Brief test introduction
Are you looking for a Scrum Master to help your team get the most out of the Scrum framework? Whether you're seeking a full-time or part-time Scrum Master, this test will help you assess your candidate's knowledge of the Scrum framework. These questions will measure your candidate's understanding of the fundamentals of the Scrum framework, as well as their ability to help your team execute when following an agile approach. After this test, you'll have the answers you need to decide if your candidate can help your team be successful using the Scrum framework.
The Kandio Method
Kandio’s assessment tests let you assess the candidates, employees, agencies, or freelancers you have, and offers guidelines on which programmers to proceed with, and which ones to discard. Kandio will give you clear indications, so you can hire on proven candidates instead of empty talk.
How to use the test
We suggest that you use our tests before your interview process to know which ones to shortlist. The final Kandio report should be a piece of conversation with strong candidates, rather than a disqualifying process in a late-stage interview process.
Who can users use the test?
Ideal candidates for the test are
- Customers should use this test when evaluating the skills of a mid-level Scrum Master
- This test would work equally well for a full-time Scrum Master as well as for a part-time Scrum Master who is serving the Scrum Master role in addition to another role on the team (such as developer, tester, or designer)

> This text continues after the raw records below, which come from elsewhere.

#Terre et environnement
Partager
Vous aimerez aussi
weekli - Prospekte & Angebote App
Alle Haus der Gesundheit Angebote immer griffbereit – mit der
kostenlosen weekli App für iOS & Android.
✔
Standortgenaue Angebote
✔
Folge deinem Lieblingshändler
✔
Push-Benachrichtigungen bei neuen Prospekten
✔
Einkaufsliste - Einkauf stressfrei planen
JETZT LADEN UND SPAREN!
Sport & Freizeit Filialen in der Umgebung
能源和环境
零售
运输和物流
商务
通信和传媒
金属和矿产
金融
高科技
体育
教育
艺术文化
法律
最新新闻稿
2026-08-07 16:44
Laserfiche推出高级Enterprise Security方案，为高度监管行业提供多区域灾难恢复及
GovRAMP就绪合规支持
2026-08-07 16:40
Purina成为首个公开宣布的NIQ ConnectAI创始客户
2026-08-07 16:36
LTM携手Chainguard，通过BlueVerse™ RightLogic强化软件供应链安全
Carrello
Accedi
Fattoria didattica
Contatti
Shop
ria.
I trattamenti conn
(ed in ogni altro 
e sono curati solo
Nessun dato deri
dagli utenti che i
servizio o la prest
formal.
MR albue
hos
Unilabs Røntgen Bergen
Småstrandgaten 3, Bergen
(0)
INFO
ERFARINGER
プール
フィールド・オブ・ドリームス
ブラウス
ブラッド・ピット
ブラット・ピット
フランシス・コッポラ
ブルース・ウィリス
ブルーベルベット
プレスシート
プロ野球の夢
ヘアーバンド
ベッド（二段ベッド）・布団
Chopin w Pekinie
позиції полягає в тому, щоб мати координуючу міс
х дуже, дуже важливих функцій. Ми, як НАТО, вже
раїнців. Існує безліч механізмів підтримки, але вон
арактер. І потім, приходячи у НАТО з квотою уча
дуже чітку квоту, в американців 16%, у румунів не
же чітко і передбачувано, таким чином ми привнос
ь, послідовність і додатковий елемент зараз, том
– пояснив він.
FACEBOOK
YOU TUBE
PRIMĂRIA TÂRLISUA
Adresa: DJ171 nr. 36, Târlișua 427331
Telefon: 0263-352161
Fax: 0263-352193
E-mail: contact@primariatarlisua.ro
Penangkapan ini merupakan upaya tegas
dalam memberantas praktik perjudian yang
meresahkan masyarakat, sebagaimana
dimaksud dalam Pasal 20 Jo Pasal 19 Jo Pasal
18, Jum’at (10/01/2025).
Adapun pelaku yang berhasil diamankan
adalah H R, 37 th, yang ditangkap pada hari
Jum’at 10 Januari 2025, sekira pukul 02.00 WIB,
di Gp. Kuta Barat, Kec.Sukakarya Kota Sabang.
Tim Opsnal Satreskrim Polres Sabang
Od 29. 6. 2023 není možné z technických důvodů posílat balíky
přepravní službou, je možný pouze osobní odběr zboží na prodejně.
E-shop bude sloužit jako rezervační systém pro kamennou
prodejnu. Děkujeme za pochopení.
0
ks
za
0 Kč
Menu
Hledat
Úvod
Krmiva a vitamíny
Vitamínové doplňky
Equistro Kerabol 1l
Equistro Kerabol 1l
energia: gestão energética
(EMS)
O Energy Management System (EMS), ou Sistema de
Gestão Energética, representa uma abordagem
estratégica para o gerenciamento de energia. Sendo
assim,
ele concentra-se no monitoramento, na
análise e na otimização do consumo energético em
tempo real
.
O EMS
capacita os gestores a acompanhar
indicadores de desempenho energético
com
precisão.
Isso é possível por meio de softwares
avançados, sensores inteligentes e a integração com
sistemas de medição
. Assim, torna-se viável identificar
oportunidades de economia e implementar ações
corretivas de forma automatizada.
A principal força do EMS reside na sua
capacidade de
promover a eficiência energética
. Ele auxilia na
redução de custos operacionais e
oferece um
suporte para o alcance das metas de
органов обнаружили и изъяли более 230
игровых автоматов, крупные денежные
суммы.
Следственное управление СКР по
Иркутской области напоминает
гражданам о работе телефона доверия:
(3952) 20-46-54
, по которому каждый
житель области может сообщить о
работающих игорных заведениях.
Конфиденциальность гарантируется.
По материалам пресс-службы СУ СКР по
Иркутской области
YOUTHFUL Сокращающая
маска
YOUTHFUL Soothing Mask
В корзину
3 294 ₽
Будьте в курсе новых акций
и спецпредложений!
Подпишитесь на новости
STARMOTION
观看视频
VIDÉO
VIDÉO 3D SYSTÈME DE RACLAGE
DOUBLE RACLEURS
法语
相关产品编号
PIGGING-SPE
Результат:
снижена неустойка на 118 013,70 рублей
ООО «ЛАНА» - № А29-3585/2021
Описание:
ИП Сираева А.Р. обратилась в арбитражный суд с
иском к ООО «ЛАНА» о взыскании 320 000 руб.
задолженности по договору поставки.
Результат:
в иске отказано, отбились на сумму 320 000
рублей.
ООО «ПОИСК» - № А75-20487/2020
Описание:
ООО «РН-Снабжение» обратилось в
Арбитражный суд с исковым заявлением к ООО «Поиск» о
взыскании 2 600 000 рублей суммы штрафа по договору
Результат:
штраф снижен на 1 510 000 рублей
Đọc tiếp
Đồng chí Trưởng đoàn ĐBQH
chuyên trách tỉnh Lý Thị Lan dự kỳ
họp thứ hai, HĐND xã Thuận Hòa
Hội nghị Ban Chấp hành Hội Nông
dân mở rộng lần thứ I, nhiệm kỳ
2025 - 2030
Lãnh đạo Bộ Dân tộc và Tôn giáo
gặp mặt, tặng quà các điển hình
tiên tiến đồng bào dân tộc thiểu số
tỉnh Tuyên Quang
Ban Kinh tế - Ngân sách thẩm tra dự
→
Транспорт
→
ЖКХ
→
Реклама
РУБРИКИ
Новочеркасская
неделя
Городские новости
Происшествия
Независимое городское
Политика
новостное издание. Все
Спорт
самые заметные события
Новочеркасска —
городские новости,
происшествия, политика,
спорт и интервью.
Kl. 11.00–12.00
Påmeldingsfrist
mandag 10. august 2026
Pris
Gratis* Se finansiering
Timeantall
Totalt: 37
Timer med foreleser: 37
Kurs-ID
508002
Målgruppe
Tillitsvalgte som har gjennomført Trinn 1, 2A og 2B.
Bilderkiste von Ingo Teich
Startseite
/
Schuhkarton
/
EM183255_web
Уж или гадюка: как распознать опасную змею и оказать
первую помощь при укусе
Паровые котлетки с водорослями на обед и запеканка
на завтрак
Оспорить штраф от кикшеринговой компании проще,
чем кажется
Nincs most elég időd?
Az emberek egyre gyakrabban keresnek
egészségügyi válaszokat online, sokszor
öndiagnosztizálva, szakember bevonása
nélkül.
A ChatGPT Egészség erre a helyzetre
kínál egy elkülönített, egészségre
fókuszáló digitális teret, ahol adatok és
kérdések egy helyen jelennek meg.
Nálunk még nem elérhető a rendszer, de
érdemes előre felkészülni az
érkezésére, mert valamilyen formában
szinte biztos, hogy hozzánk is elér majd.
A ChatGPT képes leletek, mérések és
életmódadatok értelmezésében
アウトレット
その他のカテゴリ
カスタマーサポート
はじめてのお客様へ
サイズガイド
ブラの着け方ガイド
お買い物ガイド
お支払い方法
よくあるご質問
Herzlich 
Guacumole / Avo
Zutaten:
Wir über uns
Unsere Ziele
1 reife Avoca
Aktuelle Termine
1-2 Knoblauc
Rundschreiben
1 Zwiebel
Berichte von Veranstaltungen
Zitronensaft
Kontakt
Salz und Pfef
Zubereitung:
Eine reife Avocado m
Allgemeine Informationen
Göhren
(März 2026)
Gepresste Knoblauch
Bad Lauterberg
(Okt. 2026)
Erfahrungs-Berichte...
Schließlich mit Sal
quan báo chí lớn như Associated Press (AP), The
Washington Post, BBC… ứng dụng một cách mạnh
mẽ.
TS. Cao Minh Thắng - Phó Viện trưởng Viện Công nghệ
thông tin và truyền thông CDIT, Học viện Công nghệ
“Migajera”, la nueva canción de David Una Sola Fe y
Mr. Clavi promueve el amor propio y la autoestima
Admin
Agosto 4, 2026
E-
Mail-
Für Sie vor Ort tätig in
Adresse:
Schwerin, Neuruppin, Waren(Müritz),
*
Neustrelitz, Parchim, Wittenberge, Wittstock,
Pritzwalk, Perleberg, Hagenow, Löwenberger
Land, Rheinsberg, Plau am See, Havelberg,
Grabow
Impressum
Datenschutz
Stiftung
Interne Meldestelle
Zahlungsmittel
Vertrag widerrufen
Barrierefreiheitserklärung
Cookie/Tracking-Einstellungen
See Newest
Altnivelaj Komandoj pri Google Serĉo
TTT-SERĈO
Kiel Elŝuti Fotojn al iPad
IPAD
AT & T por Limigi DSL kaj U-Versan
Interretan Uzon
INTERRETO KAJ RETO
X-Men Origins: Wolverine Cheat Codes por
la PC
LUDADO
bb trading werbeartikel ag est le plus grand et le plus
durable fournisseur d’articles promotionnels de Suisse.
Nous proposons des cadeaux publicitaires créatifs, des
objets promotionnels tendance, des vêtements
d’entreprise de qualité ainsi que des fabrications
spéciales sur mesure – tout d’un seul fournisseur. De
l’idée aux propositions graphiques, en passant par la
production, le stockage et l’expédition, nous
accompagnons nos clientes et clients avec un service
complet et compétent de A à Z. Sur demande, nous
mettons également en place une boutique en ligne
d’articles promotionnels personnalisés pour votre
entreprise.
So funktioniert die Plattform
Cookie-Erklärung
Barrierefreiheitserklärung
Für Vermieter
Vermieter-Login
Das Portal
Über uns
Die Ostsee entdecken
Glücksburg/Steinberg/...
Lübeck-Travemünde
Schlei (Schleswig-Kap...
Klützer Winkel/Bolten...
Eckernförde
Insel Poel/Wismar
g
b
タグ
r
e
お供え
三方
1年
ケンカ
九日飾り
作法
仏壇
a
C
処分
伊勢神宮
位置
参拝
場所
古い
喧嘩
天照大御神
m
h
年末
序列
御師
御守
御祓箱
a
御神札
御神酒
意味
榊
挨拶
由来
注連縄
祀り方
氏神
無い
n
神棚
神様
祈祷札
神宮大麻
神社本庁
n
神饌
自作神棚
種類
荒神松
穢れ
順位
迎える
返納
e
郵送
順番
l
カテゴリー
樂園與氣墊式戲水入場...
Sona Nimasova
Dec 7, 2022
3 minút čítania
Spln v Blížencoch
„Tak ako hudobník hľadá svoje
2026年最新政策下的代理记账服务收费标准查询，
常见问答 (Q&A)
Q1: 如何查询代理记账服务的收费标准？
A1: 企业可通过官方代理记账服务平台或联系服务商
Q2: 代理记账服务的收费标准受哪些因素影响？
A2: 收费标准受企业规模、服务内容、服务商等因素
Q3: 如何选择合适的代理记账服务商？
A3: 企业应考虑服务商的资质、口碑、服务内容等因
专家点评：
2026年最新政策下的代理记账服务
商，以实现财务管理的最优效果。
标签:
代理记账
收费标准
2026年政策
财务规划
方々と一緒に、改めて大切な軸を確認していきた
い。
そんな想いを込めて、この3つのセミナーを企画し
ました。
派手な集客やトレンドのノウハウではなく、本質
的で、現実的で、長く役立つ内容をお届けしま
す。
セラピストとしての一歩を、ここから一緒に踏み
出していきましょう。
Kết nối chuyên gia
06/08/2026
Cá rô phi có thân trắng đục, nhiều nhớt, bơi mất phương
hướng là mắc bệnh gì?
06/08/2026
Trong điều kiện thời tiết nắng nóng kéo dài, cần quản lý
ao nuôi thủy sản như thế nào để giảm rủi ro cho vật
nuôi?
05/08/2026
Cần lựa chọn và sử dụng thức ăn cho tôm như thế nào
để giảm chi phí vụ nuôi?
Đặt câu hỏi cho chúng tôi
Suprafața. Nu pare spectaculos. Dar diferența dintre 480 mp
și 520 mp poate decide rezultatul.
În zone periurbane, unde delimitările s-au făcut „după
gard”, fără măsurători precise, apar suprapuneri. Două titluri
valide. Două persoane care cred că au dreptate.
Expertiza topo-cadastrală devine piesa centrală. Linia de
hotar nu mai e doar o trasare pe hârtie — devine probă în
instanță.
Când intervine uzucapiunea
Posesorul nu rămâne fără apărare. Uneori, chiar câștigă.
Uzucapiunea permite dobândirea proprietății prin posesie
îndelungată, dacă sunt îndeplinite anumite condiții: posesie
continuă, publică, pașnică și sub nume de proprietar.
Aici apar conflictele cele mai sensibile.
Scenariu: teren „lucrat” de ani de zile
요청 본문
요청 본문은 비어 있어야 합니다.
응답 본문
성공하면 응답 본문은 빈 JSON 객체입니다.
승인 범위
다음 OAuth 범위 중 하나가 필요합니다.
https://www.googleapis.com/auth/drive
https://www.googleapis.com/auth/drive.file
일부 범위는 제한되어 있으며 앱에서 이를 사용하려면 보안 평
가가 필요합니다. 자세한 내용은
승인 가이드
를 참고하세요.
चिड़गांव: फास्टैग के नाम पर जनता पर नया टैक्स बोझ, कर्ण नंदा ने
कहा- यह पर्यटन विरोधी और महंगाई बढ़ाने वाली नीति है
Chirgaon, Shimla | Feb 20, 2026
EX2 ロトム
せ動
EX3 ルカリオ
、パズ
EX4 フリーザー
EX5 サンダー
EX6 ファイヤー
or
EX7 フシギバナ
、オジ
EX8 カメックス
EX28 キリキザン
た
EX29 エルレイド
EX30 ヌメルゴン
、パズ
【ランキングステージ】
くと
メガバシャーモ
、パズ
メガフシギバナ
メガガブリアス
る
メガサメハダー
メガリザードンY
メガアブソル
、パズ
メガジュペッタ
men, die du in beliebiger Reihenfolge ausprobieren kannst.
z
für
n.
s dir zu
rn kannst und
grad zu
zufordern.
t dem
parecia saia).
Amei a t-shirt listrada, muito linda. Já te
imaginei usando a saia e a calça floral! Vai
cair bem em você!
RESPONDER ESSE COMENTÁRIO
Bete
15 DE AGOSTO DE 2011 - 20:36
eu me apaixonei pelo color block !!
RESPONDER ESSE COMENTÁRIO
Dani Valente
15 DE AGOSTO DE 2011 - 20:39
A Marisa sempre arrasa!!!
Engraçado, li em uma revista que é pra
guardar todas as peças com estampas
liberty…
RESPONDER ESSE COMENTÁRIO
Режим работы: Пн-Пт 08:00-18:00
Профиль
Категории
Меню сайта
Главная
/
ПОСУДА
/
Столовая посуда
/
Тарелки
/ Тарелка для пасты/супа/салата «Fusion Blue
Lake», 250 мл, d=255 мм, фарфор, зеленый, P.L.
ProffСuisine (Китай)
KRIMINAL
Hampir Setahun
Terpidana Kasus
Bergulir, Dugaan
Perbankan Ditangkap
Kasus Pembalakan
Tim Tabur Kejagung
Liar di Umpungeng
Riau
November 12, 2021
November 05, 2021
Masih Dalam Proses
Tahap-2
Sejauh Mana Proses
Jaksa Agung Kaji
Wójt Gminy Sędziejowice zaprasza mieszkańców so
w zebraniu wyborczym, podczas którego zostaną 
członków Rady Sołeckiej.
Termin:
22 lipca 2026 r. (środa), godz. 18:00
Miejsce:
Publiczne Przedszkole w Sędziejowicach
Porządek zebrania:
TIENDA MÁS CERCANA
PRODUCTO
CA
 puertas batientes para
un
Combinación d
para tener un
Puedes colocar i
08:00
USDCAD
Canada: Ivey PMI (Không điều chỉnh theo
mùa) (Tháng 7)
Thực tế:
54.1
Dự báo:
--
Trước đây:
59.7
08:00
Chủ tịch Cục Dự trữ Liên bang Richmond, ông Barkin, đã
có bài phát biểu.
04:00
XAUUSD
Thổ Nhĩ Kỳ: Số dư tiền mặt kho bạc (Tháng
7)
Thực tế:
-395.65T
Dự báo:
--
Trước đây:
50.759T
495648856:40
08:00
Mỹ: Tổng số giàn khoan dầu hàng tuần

- This test is designed for teams following the Scrum framework and is not ideal for customers evaluating team members for other agile frameworks, such as Kanban
- Scrum Masters interviewing for a full-time or part-time role with a team
- Scrum Masters with 2-3 years of experience
Which areas (chapters) will be covered in the test, and why was it chosen that way?
This chapter covers the underlying theories of the Scrum framework and how these theories relate back to Scrum.
Mid-level and above Scrum Masters should have a basic understanding of these concepts so they can best alter the practices of the Scrum framework to be successful in their unique organizations, while still preserving the underlying outcomes.
This chapter covers the key events of the Scrum framework: Sprint Planning, Daily Scrum, Sprint Review, and Sprint Retrospective.
I’ve focused primarily on the desired outcomes of each event, as this should be the area of focus for a Scrum Master working with their team.
This chapter covers the 3 roles of the Scrum framework: Scrum Master, Product Owner, and Development Team.
The focus is on the responsibilities of each role as well as the interaction between the three roles. This chapter also pays particular attention to which roles are not traditionally found on a Scrum team.
This chapter covers the 3 artifacts produced by a team using the Scrum framework: Product Backlog, Sprint Backlog, and Increment.
The focus is on the goal of each artifact, as well as which role is primarily responsible for its creation.
Complementary Scrum Techniques
This chapter focuses on techniques often used by teams following the Scrum framework, but that is not actually part of the core Scrum framework.
Specifically, this chapter addresses User Stories and common visualization tools such as burndown charts.